3D entertainment has been, for decades, something for kids of all ages. Wearing those (not-so) stylish red and blue glasses meant you were in on a little secret that not everyone got to know. In recent years, we’ve seen the interest in the 3D movies surge. With all the high-definition graphics available today, who could blame Hollywood for making the most of this trend! 3D movies may seem like a big deal. But if sitting through one of these special flicks makes you dizzy and more motion sick that filled with emotion, the effect is totally lost on you. Here’s why . . .
What 3D motion pictures are trying to do is imitate nature. We naturally see in 3-dimensions because of the way our eyes are positioned – a few inches apart. Essentially, this gives us two overlapping perspectives. If you close one eye, you observe the singular perspective of your environment, and if you close the other, you get the second perspective. Together, these two “views” join to create the whole, wonderful 3D world in which you live.
How it Works
The intent of 3D projections is to make the film on the screen come to life in the most authentic way possible (completely manufactured, of course). This is achieved with two-part filming. Two lenses positioned about as far apart as the eyes, capture scenes. When projected onto the screen, the subtle overlap of images makes it impossible to observe the film clearly without special glasses.
If you were taken to a 3D film as a child, you might remember the red and blue plastic lenses well. They looked somewhat ridiculous, but we loved having them on!
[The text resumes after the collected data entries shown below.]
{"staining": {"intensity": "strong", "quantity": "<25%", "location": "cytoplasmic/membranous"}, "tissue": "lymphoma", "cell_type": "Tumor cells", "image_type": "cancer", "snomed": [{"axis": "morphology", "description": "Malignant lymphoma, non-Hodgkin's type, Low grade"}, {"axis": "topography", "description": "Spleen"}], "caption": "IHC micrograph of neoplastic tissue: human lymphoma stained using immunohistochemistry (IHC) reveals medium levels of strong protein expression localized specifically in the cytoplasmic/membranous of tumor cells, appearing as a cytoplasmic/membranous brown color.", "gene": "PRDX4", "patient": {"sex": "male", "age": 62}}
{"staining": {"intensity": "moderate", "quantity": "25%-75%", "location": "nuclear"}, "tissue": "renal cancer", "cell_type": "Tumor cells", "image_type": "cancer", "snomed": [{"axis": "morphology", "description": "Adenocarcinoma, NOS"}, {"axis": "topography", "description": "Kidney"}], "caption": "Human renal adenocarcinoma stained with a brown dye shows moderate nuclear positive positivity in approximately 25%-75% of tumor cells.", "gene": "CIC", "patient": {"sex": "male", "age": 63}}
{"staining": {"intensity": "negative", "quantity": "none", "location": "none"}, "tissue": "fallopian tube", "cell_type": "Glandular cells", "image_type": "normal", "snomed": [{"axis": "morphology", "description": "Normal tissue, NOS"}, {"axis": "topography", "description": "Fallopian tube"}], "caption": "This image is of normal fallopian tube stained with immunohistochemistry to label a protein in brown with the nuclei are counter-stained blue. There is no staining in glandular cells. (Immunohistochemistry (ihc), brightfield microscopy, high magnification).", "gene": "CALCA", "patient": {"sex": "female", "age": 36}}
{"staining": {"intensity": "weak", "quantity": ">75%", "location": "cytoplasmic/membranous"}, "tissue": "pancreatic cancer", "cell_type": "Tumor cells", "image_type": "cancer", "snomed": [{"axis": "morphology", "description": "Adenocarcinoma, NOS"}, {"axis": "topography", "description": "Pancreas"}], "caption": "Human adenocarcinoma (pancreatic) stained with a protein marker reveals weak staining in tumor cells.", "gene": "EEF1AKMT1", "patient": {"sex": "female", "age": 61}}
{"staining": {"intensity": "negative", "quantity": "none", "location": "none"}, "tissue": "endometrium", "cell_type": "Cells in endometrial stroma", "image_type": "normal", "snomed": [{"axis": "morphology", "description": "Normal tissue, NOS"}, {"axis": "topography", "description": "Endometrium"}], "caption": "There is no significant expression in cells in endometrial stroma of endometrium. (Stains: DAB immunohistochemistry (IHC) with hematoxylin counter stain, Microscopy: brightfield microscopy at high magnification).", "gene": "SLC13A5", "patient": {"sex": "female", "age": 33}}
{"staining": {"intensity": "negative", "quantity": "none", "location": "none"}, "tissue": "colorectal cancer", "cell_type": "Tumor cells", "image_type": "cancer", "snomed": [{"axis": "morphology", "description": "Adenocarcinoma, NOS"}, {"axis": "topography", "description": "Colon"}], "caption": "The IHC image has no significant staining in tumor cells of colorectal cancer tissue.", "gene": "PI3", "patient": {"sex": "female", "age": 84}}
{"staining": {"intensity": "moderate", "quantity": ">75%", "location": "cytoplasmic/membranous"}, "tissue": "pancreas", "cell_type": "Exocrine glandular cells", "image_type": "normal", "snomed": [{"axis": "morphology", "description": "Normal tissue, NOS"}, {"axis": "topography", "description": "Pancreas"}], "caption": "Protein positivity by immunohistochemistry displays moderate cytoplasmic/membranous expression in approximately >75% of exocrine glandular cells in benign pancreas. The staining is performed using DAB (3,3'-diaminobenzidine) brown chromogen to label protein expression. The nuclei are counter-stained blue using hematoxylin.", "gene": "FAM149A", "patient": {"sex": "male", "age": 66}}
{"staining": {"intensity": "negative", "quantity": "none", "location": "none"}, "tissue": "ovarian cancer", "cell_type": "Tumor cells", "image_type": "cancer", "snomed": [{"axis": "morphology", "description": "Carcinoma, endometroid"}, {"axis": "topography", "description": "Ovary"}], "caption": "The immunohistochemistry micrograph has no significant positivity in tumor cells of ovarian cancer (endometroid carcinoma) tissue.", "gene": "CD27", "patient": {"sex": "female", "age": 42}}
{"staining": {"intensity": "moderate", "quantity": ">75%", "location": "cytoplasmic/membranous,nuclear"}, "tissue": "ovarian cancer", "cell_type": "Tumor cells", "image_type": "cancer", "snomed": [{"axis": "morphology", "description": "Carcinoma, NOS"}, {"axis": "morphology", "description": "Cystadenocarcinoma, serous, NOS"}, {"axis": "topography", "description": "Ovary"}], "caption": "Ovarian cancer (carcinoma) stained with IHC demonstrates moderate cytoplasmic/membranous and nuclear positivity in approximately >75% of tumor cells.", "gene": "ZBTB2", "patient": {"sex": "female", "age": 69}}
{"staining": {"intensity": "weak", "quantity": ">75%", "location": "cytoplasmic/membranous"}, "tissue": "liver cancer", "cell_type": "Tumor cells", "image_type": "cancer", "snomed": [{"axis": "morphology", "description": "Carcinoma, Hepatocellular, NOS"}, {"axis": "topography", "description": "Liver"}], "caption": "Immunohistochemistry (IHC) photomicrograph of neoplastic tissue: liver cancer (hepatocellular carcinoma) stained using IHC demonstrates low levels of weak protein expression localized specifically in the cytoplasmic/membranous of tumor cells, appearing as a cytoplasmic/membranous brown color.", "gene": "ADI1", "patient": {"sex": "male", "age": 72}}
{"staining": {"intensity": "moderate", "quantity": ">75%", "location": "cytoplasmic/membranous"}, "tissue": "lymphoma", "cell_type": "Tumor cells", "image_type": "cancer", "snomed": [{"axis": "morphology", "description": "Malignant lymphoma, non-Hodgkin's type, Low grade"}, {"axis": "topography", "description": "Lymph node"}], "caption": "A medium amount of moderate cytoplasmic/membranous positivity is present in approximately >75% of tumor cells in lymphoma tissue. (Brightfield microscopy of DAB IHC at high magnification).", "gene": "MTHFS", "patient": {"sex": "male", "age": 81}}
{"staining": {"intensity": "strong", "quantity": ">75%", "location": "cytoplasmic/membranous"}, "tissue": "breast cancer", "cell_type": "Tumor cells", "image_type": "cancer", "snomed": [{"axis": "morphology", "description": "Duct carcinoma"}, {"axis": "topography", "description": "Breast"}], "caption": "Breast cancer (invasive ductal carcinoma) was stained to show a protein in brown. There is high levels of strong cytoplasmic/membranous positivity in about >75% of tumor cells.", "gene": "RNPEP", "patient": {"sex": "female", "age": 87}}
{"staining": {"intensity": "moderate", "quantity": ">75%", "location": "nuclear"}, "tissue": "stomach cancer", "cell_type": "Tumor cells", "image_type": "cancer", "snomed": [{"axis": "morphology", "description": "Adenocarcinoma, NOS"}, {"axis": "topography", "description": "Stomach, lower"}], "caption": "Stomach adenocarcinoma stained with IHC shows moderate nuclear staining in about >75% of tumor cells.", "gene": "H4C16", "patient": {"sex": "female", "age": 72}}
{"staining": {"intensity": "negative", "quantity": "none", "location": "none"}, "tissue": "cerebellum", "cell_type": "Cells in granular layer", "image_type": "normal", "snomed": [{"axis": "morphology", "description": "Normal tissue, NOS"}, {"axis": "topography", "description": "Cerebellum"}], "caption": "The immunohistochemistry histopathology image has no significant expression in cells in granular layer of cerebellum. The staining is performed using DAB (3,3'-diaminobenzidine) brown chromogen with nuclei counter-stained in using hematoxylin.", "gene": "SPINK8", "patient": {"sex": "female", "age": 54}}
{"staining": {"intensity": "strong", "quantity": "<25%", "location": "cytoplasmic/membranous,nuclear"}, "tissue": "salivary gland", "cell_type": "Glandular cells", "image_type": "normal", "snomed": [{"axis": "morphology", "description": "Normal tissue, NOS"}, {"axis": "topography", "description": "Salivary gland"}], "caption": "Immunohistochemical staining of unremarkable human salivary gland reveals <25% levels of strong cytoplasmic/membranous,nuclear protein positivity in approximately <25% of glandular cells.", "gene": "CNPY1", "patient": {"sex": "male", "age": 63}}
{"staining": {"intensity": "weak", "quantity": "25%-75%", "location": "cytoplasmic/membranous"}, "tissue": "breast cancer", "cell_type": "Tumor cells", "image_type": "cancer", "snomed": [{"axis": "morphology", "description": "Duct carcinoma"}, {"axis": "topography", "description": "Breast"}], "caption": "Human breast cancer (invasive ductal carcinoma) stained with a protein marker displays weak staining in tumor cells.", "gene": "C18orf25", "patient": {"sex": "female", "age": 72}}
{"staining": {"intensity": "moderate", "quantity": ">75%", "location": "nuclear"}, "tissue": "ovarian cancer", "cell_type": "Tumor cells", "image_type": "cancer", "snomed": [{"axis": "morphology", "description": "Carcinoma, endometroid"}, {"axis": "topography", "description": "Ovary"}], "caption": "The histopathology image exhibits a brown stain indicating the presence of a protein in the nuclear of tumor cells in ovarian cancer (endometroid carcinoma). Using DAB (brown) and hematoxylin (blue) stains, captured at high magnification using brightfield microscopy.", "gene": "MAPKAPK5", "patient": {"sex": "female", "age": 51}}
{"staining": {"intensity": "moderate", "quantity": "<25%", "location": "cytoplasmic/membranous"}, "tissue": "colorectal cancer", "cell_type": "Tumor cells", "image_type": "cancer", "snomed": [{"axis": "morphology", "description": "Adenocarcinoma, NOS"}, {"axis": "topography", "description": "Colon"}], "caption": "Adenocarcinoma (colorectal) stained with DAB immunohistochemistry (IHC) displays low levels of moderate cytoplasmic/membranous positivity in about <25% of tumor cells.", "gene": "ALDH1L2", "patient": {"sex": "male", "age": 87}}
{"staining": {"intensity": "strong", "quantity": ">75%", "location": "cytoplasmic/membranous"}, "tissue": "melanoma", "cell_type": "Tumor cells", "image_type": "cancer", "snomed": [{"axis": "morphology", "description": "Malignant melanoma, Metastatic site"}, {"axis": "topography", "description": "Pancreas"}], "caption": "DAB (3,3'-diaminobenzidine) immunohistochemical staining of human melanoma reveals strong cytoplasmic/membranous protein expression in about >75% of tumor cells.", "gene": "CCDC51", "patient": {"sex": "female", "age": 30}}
Many of us tried wearing them outside of the theater, only to find we could not see very well in the real world. Today, 3D lenses are polarized, enabling more color to come through during showings of King Kong battling Godzilla and other flicks.
Why Some People Can’t Tolerate 3D
3D movies are hyped-up, but they are not suitable for everyone. If you have ever felt somewhat dizzy and nausea during one of these technically advanced movies, there’s a reason. Not everyone’s eyes work well together. It’s called binocular vision. This condition is not something that requires treatment; it just means your eyes will probably not adjust as needed to 3D glasses.